------ Data below ------
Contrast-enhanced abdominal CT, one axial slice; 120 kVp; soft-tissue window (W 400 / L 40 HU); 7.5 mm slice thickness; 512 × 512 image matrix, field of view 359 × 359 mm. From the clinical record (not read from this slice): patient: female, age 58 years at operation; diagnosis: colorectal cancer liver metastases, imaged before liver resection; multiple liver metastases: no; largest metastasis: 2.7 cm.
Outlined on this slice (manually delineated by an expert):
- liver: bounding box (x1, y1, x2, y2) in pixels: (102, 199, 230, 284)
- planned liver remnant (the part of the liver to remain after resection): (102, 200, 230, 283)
------
### What to do:
Reproduce each line of the material exactly as given.

### Answer section:
Contrast-enhanced abdominal CT, one axial slice; 120 kVp; soft-tissue window (W 400 / L 40 HU); 7.5 mm slice thickness; 512 × 512 image matrix, field of view 359 × 359 mm. From the clinical record (not read from this slice): patient: female, age 58 years at operation; diagnosis: colorectal cancer liver metastases, imaged before liver resection; multiple liver metastases: no; largest metastasis: 2.7 cm.
Outlined on this slice (manually delineated by an expert):
- liver: bounding box (x1, y1, x2, y2) in pixels: (102, 199, 230, 284)
- planned liver remnant (the part of the liver to remain after resection): (102, 200, 230, 283)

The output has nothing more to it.